The task =>
If a line in the data holds the string "could", list it.

Data records =>

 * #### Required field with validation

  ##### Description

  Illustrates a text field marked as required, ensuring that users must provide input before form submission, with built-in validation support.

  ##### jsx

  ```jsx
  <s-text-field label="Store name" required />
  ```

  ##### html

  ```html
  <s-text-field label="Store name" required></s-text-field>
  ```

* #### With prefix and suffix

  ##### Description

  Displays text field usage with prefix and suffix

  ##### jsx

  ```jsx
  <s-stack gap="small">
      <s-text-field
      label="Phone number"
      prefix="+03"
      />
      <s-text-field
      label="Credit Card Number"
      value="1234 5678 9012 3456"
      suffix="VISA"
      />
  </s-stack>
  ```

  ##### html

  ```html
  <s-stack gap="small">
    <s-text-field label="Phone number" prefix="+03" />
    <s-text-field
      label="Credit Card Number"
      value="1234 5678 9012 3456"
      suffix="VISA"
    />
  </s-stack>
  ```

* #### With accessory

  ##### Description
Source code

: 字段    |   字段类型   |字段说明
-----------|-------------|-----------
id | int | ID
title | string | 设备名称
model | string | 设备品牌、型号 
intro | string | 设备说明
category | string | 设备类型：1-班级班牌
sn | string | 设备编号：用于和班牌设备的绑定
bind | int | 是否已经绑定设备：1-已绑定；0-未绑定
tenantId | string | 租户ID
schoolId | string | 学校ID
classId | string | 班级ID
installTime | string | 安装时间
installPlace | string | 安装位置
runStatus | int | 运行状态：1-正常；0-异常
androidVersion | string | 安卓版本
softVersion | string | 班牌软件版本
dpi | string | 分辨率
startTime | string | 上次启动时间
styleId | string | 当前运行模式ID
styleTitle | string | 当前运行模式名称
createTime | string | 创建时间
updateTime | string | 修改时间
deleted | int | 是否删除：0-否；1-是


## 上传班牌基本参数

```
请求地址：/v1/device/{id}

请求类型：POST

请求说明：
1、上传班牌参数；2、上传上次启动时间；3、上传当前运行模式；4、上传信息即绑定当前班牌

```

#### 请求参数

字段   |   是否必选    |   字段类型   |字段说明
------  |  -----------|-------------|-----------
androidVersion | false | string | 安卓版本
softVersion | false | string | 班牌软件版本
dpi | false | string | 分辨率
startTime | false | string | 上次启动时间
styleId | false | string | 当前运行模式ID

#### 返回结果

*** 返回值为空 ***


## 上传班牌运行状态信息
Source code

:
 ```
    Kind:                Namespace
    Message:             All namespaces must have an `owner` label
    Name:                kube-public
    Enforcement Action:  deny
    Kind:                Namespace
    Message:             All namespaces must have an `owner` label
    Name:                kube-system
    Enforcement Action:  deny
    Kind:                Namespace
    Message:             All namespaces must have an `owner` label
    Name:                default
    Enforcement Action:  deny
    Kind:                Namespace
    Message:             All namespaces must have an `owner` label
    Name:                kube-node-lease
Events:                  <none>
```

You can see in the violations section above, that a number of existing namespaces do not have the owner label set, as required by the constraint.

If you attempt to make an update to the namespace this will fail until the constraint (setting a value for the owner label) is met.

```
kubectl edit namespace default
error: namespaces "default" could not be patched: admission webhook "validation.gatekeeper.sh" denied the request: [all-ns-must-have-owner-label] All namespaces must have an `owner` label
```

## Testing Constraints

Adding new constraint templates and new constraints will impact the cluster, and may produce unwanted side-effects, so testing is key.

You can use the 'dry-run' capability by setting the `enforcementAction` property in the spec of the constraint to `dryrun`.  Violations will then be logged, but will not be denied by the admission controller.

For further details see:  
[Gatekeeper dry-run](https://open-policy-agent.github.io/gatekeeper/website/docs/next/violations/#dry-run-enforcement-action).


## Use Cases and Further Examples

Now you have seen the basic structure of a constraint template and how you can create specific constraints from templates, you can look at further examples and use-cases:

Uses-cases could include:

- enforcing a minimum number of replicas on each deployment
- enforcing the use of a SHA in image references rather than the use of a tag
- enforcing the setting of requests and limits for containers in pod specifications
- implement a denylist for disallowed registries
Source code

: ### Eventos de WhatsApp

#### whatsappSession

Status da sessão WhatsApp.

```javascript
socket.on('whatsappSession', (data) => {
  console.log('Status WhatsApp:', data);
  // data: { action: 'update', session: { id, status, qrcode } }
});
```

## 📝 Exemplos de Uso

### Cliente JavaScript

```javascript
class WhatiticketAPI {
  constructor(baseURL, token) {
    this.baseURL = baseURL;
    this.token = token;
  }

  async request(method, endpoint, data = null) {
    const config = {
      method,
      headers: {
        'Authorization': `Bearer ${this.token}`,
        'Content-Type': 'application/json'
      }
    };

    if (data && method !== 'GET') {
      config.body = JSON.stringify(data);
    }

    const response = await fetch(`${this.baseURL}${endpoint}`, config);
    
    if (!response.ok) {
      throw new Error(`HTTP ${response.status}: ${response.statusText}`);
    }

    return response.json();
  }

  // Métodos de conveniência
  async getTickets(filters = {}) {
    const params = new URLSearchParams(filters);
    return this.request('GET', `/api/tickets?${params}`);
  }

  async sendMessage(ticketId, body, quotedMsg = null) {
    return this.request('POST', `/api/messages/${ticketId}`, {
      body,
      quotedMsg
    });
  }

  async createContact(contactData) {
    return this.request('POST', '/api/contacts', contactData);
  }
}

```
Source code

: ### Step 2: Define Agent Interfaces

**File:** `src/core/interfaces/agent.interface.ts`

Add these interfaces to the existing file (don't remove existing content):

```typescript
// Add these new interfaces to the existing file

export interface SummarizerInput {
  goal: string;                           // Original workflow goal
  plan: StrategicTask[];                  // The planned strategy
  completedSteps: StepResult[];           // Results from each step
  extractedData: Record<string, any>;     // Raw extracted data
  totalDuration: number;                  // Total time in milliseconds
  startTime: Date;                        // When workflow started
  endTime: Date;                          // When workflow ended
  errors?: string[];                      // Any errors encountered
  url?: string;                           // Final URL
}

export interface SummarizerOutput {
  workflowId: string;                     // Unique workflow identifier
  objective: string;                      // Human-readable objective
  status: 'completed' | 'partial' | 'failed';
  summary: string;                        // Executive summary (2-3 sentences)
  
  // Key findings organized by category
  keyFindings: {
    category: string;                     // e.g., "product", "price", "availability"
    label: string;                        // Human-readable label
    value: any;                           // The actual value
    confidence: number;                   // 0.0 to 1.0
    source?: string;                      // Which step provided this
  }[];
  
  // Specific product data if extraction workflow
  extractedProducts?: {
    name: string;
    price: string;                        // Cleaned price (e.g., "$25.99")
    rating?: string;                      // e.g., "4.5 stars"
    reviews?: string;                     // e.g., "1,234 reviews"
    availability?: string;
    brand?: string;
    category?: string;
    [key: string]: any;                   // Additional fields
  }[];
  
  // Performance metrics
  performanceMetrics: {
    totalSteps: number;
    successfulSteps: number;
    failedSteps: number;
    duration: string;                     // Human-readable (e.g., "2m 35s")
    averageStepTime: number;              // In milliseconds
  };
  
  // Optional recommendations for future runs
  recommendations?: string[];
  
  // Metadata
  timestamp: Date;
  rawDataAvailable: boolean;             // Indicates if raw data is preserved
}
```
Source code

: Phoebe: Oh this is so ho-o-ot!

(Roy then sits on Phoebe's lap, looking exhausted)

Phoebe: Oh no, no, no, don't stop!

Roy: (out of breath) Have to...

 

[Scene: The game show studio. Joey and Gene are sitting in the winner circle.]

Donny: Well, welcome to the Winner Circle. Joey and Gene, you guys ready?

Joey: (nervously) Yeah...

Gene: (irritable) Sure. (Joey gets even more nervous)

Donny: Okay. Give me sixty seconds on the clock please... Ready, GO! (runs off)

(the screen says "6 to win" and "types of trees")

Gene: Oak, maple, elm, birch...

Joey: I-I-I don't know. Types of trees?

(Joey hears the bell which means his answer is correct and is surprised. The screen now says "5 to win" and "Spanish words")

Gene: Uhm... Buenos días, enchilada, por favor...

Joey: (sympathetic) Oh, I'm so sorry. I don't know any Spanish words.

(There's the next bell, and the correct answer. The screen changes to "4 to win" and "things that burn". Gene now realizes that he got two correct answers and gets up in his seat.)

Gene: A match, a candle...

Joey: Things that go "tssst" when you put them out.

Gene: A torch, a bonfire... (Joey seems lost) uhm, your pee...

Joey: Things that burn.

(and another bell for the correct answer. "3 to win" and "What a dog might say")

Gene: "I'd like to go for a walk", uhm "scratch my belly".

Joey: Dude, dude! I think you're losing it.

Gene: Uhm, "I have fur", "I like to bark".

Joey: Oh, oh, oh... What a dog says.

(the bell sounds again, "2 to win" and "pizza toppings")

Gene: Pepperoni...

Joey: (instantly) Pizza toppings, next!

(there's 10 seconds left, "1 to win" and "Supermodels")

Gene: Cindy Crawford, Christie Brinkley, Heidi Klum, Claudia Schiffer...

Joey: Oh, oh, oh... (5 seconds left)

Task result =>
error: namespaces "default" could not be patched: admission webhook "validation.gatekeeper.sh" denied the request: [all-ns-must-have-owner-label] All namespaces must have an `owner` label
Uses-cases could include:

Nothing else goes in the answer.